Bug: Parent Array Not Updated

In Prim, when a better edge is found:

best[v] = w
parent[v] = u

Both assignments matter.

If best is updated but parent is not, the final cost may be correct while the reconstructed edge list is wrong.

Bug: Treating Missing Matrix Edges as Zero

Dense graph inputs often use sentinels:

-1
infinity
null

for missing edges.

Do not treat these as zero.

A zero-weight edge is a real edge with cost zero.

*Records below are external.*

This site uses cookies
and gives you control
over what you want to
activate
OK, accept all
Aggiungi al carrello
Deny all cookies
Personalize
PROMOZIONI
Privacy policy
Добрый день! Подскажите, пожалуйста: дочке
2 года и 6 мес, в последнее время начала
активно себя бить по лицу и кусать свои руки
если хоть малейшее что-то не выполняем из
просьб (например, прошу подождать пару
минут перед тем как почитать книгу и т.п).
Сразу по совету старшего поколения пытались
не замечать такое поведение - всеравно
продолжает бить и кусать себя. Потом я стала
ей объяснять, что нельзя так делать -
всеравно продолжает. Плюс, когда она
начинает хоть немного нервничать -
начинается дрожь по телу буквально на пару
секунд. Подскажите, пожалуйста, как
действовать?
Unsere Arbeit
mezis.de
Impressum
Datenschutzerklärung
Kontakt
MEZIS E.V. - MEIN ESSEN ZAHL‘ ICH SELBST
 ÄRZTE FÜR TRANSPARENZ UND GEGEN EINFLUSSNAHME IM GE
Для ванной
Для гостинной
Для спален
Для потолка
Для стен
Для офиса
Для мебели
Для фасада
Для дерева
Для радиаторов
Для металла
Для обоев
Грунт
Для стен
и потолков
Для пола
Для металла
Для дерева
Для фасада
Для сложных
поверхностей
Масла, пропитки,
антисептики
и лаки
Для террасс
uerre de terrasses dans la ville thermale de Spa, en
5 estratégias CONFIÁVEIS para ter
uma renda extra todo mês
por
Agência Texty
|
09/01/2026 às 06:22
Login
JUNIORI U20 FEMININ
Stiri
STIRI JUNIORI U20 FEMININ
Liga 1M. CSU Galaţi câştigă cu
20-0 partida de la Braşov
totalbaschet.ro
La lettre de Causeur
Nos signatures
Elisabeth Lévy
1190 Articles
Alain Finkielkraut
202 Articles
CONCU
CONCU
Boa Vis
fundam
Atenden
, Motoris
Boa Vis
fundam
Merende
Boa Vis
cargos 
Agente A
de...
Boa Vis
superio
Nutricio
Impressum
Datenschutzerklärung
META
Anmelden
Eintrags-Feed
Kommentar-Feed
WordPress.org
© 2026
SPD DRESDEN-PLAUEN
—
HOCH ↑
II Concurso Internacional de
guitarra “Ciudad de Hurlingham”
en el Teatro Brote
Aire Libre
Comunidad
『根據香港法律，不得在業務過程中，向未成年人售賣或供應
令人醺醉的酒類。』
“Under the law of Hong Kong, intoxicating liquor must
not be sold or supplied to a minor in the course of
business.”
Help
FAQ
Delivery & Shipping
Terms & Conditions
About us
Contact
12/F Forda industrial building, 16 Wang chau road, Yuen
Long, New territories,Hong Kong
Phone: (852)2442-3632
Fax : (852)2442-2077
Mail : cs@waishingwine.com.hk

A missing edge is not an edge.

Bug: Including Diagonal Matrix Entries

In an adjacency matrix:

weight[v][v]

is usually zero.

Those are self-loops.

Ignore them for MST construction.

Otherwise the algorithm may repeatedly select meaningless zero-cost edges.

Bug: Not Handling Single-Vertex Graphs

For:

V = 1
E = 0

the MST has:

0 edges
0 total cost

Do not return disconnected or error unless the problem explicitly disallows empty trees.

Bug: Failing on Empty Graphs

For:

V = 0

the correct behavior is API-dependent.

Some libraries return an empty forest.

Some reject the input.

Choose one behavior and document it.

Do not allow undefined behavior.

Bug: Ignoring Equal-Weight MSTs

Multiple MSTs may exist.

If tests require one exact edge set, they may fail even when the algorithm is correct.

For equal-weight graphs, test:

valid spanning tree
correct total cost

rather than exact edge identity.

Bug: Broken Borůvka Phases

In Borůvka, each component should select its cheapest outgoing edge based on the component structure at the start of the phase.

A common mistake is to merge components while still computing cheapest edges for the same phase.

Safer pattern:

scan all edges and record cheapest outgoing edge per component
then perform unions

Keep these two steps separate.

Bug: Rollback DSU with Path Compression

Rollback union-find needs to undo changes.

Path compression changes many parent pointers during find().

If those changes are not recorded, rollback becomes incorrect.

For rollback DSU, usually use:

union by size
no path compression

This gives predictable undo behavior.

Bug: Not Verifying Output

Even if the algorithm seems correct, validate the result.

For connected graphs:

edges = V - 1
no cycles
all vertices connected

For disconnected graphs:

forest has V - componentCount edges
no cycles
components match original graph connectivity

Validation catches many defects before they reach production.

Debugging Checklist

When MST output is wrong, inspect:

input edges
sorted edge order
accepted edges
rejected edges
union-find roots
visited array
parent array
total cost type
connectivity result

Do not debug only from the final cost.

The final cost is usually too little information.

Common Bug Table

Symptom Likely Cause
Too many edges returned Cycle detection broken
Too few edges returned Graph disconnected or traversal bug
Cost too small Self-loop, missing-edge, or overflow bug
Cost too large Sort order or update bug
Prim misses vertices Missing reverse edges or disconnected graph
Kruskal accepts cycle Bad union-find
Different valid MST edges Equal weights, not necessarily a bug
Crash on small graph Single-vertex or empty-graph handling

Recipe

Use this checklist when hardening MST code:

  1. Verify graph direction assumptions.
  2. Store undirected edges correctly.
  3. Sort by weight for Kruskal.
  4. Use optimized union-find.
  5. Ignore self-loops.
  6. Preserve parallel edges or safely reduce them.
  7. Use a wide type for total cost.
  8. Check connectivity explicitly.
  9. Handle equal weights in tests.
  10. Validate the output structure.

Most MST bugs are preventable. The safest implementations make assumptions visible: connected or disconnected, directed or undirected, tree or forest, exact edge set or just cost. Once those contracts are explicit, the algorithms are straightforward to test and maintain.